Eliminate false sharing possibility
The current implementation leaves non-zero possibility of false sharing between ConcurrentMapShared structs since they're allocated on heap in a loop in the New function. Hence, there is a possibility that some pairs of these structs get on the same cache line. In such situation (it's called false sharing), even a read from different shards would lead to contention (and CPU cache traffic) since RLock() does a write (atomic increment over an internal counter; lock xadd instruction in x86) from the memory perspective.

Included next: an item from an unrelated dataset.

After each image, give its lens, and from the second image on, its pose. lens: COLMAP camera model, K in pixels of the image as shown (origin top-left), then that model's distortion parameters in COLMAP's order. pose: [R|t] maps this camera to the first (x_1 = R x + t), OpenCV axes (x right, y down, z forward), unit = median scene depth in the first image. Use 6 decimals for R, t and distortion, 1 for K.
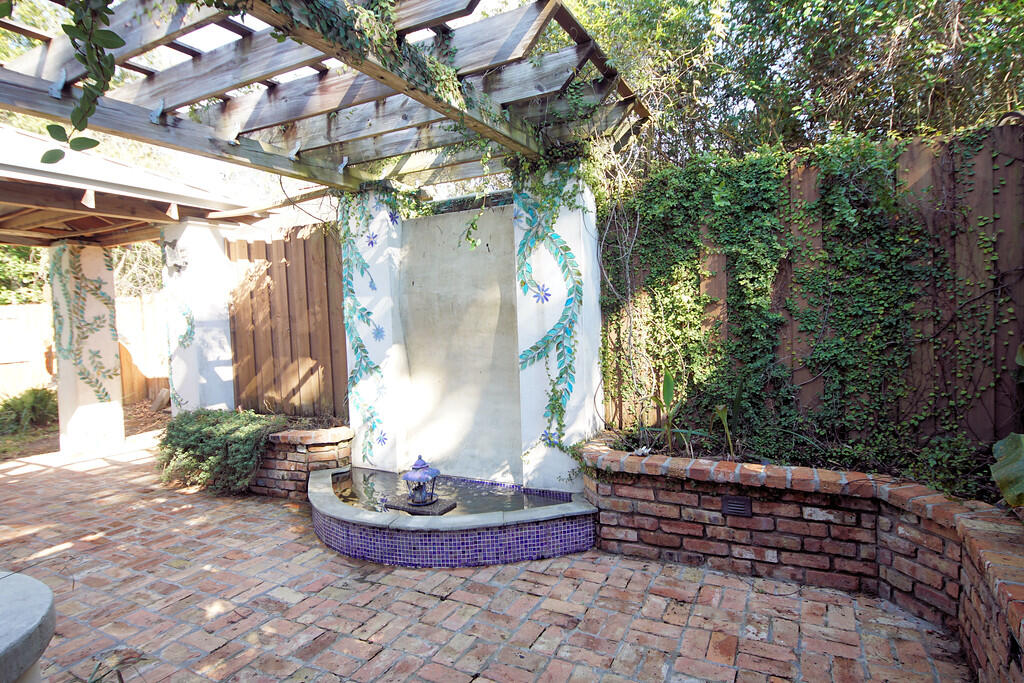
lens RADIAL K [[550.5, 0, 501.9], [0, 550.5, 331.1], [0, 0, 1]] dist [0.026852, -0.030452]
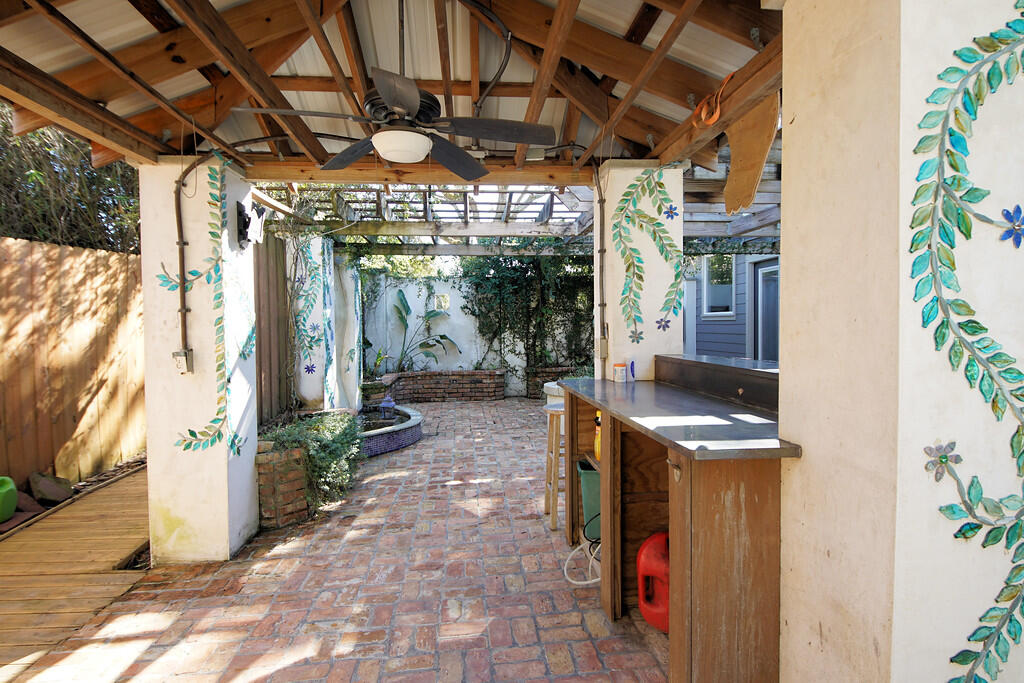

The simplest way to reproduce false sharing is to run the following benchmark:
func BenchmarkGetSame(b *testing.B) {
SHARD_COUNT = 2 // set num of shards to 2 for the simpler reproduction
m := New()
cdone := make(chan struct{}, 2)
m.Set("key1", "value")
m.Set("key2", "value")
b.ResetTimer()
go func() {
for i := 0; i < b.N; i++ {
// it's safer to use the returned value, but the compiler doesn't eliminate this code for me
m.Get("key1")
}
cdone <- struct{}{}
}()
go func() {
for i := 0; i < b.N; i++ {
m.Get("key2")
}
cdone <- struct{}{}
}()
<-cdone
<-cdone
}
Environment: Ubuntu 20.04, i5-8300h CPU, Go 1.16.2
Baseline:
BenchmarkGetSame-8 11753236 100.1 ns/op 0 B/op 0 allocs/op
Note: there is a small chance that the shards will get allocated with enough distance, so make sure to run the benchmark multiple times in order to see the worst case scenario. On my machine the worst case occurred most of the runs.
This PR:
BenchmarkGetSame-8 52440186 22.13 ns/op 0 B/op 0 allocs/op
Consider this PR to be an experiment aimed to demonstrate the false sharing effect and an approach to get rid of it.